We fit an automated ARIMA model to the aggregated data. The forecast is projected for 7 days to provide a one week forward view of the expected water flow.

# Fit the automated ARIMA model
water_fit <- water_hourly %>%
  model(arima_model = ARIMA(Flow))

# Generate the one week forecast
water_forecast <- water_fit %>%
  forecast(h = 168)

# Visualization of the forecast with confidence intervals
water_forecast %>%
  autoplot(water_hourly) +
  facet_wrap(~Pipe, scales = "free_y") +
  labs(title = "One-Week Water Flow Forecast",
       subtitle = "Hourly aggregation with ARIMA (80% and 95% intervals)",
       y = "Flow Rate", x = "Hour") +
  theme_classic()
## `mutate_if()` ignored the following grouping variables:
## • Column `Pipe`

# Export results to an Excel-readable file
water_forecast %>%
  as_tibble() %>%
  select(Pipe, Hour, .mean) %>%
  rename(Forecasted_Flow = .mean) %>%
  write_xlsx("Water_Flow_Weekly_Forecast.xlsx")

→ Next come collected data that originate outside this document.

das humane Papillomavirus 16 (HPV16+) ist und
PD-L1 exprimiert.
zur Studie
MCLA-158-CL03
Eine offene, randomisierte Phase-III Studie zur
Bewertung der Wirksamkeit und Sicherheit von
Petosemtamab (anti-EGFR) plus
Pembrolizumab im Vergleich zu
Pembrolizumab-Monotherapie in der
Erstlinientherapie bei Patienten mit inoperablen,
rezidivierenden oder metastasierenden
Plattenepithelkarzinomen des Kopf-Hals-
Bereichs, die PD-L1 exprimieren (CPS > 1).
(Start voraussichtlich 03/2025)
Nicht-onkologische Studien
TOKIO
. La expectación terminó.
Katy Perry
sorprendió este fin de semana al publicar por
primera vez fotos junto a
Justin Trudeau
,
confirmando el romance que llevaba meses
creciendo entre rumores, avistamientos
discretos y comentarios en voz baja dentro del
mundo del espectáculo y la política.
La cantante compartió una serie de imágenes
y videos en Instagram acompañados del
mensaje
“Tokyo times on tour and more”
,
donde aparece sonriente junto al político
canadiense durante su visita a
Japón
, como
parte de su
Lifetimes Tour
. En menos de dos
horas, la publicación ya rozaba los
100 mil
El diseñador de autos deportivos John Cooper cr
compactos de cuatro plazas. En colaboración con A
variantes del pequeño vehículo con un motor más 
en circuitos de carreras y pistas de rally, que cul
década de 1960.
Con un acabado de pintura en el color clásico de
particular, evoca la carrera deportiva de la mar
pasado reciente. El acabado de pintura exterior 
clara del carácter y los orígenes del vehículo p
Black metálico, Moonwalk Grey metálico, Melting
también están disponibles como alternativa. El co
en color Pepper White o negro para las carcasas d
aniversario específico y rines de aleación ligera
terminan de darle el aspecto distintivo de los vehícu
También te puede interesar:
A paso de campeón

Key Findings for Part C: Time Alignment: Aggregating to the hour effectively synchronized the irregular timestamps from both pipes into a single, cohesive time series.

Stationarity: The ARIMA model automatically identified the necessary level of differencing to stabilize the series before forecasting.